Transplantation of Human Organs and Tissues Act, 1994 substituted by the Rules 2014:
- Section 9(6) of the Act says that the permission can be rejected only if the requirements of the Acts and the Rules made thereunder are not complied with.
- Whether the Act or Rules bar a person with criminal antecedents from donating an organ?
- The contention raised before the court by the petitioner that a person who is involved in multiple criminal offences cannot be a donor is unsustainable. He admitted that although the earlier rule which was in force from 1994 mandated that the donor should not have any criminal antecedents, the same was substituted by the 2014 Rules. Therefore, such stipulation is not there in the new law.
- The Government Pleader agreed with the petitioner's contention and had submitted that there is an alternative remedy to the petitioners against the order passed by the authorities and they can file an appeal under Section 17 of the Act.
- The court decided after hearing the contentions raised by the petitioners and the Government Pleader that the provisions in the Act clearly state that it is to prevent commercial dealings in human organs and tissues.

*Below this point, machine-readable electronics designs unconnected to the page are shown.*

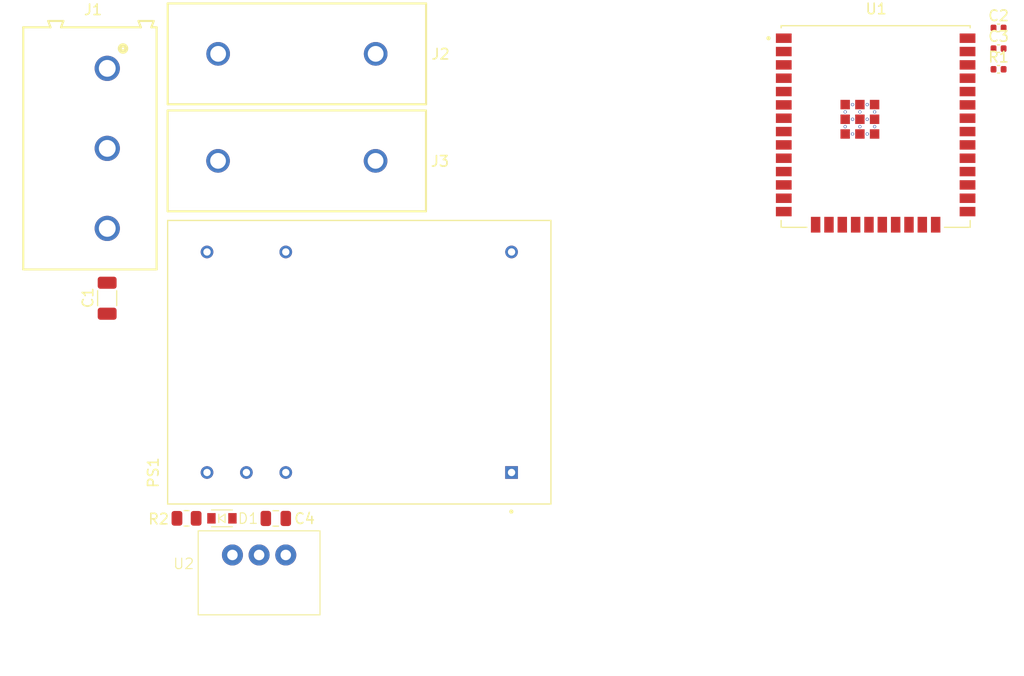
<source format=kicad_pcb>
(kicad_pcb (version 20221018) (generator pcbnew)

  (general
    (thickness 1.6)
  )

  (paper "A4")
  (layers
    (0 "F.Cu" signal)
    (31 "B.Cu" signal)
    (32 "B.Adhes" user "B.Adhesive")
    (33 "F.Adhes" user "F.Adhesive")
    (34 "B.Paste" user)
    (35 "F.Paste" user)
    (36 "B.SilkS" user "B.Silkscreen")
    (37 "F.SilkS" user "F.Silkscreen")
    (38 "B.Mask" user)
    (39 "F.Mask" user)
    (40 "Dwgs.User" user "User.Drawings")
    (41 "Cmts.User" user "User.Comments")
    (42 "Eco1.User" user "User.Eco1")
    (43 "Eco2.User" user "User.Eco2")
    (44 "Edge.Cuts" user)
    (45 "Margin" user)
    (46 "B.CrtYd" user "B.Courtyard")
    (47 "F.CrtYd" user "F.Courtyard")
    (48 "B.Fab" user)
    (49 "F.Fab" user)
    (50 "User.1" user)
    (51 "User.2" user)
    (52 "User.3" user)
    (53 "User.4" user)
    (54 "User.5" user)
    (55 "User.6" user)
    (56 "User.7" user)
    (57 "User.8" user)
    (58 "User.9" user)
  )

  (setup
    (pad_to_mask_clearance 0)
    (pcbplotparams
      (layerselection 0x00010fc_ffffffff)
      (plot_on_all_layers_selection 0x0000000_00000000)
      (disableapertmacros false)
      (usegerberextensions false)
      (usegerberattributes true)
      (usegerberadvancedattributes true)
      (creategerberjobfile true)
      (dashed_line_dash_ratio 12.000000)
      (dashed_line_gap_ratio 3.000000)
      (svgprecision 4)
      (plotframeref false)
      (viasonmask false)
      (mode 1)
      (useauxorigin false)
      (hpglpennumber 1)
      (hpglpenspeed 20)
      (hpglpendiameter 15.000000)
      (dxfpolygonmode true)
      (dxfimperialunits true)
      (dxfusepcbnewfont true)
      (psnegative false)
      (psa4output false)
      (plotreference true)
      (plotvalue true)
      (plotinvisibletext false)
      (sketchpadsonfab false)
      (subtractmaskfromsilk false)
      (outputformat 1)
      (mirror false)
      (drillshape 1)
      (scaleselection 1)
      (outputdirectory "")
    )
  )

  (net 0 "")
  (net 1 "GND")
  (net 2 "Earth_Protective")
  (net 3 "/mcu/EN")
  (net 4 "+3V3")
  (net 5 "+12V")
  (net 6 "Net-(D1-K)")
  (net 7 "/PSU/L")
  (net 8 "/PSU/N")
  (net 9 "Net-(PS1-AC(L))")
  (net 10 "Net-(PS1-AC(N))")
  (net 11 "unconnected-(PS1-NC-Pad1)")
  (net 12 "unconnected-(PS1-NC-Pad4)")
  (net 13 "unconnected-(PS1-NC-Pad7)")
  (net 14 "unconnected-(U1-SENSOR_VP-Pad4)")
  (net 15 "unconnected-(U1-SENSOR_VN-Pad5)")
  (net 16 "/mcu/I34")
  (net 17 "/mcu/I35")
  (net 18 "/mcu/RLY_TGL")
  (net 19 "/mcu/IO33")
  (net 20 "/mcu/IO25_EMAC_RXD0")
  (net 21 "/mcu/IO26_EMAC_RXD1")
  (net 22 "/mcu/IO27_EMAC_RX_CRS_DV")
  (net 23 "/mcu/IO14")
  (net 24 "/mcu/IO12")
  (net 25 "/mcu/IO13")
  (net 26 "unconnected-(U1-NC-Pad17)")
  (net 27 "unconnected-(U1-NC-Pad18)")
  (net 28 "unconnected-(U1-NC-Pad19)")
  (net 29 "unconnected-(U1-NC-Pad20)")
  (net 30 "unconnected-(U1-NC-Pad21)")
  (net 31 "unconnected-(U1-NC-Pad22)")
  (net 32 "/mcu/IO15")
  (net 33 "/mcu/IO2")
  (net 34 "/mcu/BOOT")
  (net 35 "/mcu/IO4")
  (net 36 "/mcu/IO16")
  (net 37 "/mcu/IO17_EMAC_CLK_OUT_180")
  (net 38 "/mcu/IO5_PHY_PWR")
  (net 39 "/mcu/IO18_MDIO")
  (net 40 "/mcu/IO19_EMAC_TXD0")
  (net 41 "unconnected-(U1-NC1-Pad32)")
  (net 42 "/mcu/IO21_EMAC_TX_EN")
  (net 43 "/mcu/RX0")
  (net 44 "/mcu/TX0")
  (net 45 "/mcu/IO22_EMAC_TXD1")
  (net 46 "/mcu/IO23_MDC")

  (footprint "manul_tech:691218410003" (layer "F.Cu") (at 112.11 51.84 -90))

  (footprint "manul_tech:696106003002" (layer "F.Cu") (at 130.17 42.84))

  (footprint "Capacitor_SMD:C_0402_1005Metric" (layer "F.Cu") (at 196.985 42.34))

  (footprint "Capacitor_SMD:C_0402_1005Metric" (layer "F.Cu") (at 196.985 44.31))

  (footprint "manul_tech:173010335" (layer "F.Cu") (at 126.57 90.56 180))

  (footprint "manul_tech:LED_2214" (layer "F.Cu") (at 123.03 87.07))

  (footprint "Capacitor_SMD:C_0805_2012Metric" (layer "F.Cu") (at 128.16 87.08 180))

  (footprint "Resistor_SMD:R_0805_2012Metric" (layer "F.Cu") (at 119.66 87.07 180))

  (footprint "manul_tech:XCVR_ESP32-WROOM-32UE_(16MB)" (layer "F.Cu") (at 185.28 46.61))

  (footprint "manul_tech:696106003002" (layer "F.Cu") (at 130.16 53.03))

  (footprint "manul_tech:CONV_TMLM_04112" (layer "F.Cu") (at 136.11 72.2055 90))

  (footprint "Capacitor_SMD:C_1206_3216Metric" (layer "F.Cu") (at 112.1 66.11 90))

  (footprint "Capacitor_SMD:C_0402_1005Metric" (layer "F.Cu") (at 196.985 40.37))

)

</source>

- The court found no provision to support the stand of the Authorization Committee either in the Act or in the 2014 Rules, which say that the organ of a person, who is involved in criminal offences, cannot be accepted by the authority.
- The Court held that the Authorisation Committee cannot go beyond their jurisdiction and reject the application and suggested that there is no organ in the human body like a criminal kidney or criminal liver or criminal heart. There is no difference between the organ of a person without a criminal antecedent and the organ of a person who has criminal antecedents. Human blood is passing through all of us.
- Additionally, the main duty of the Committee is to see that there are no commercial dealings in human organs. The Committee shall use its discretion judiciously and pragmatically while taking decisions.
- Further, the court had rejected the contention of the Government Pleader that the petitioner should approach the appellate authority by filing an appeal against the panel's decision at this time.
The court passed an order to set aside the Authorization Committee’s order. The respondent should reconsider the applications of the petitioners within one week from the date of receipt of a copy of the judgment. Further, the Registry would forward a copy of the judgment to the Chief Secretary, State of Kerala. The Chief Secretary will issue necessary orders in this regard and produce a copy of the same before the Registrar General of the Court within one month from the date of receipt of a copy of the judgment.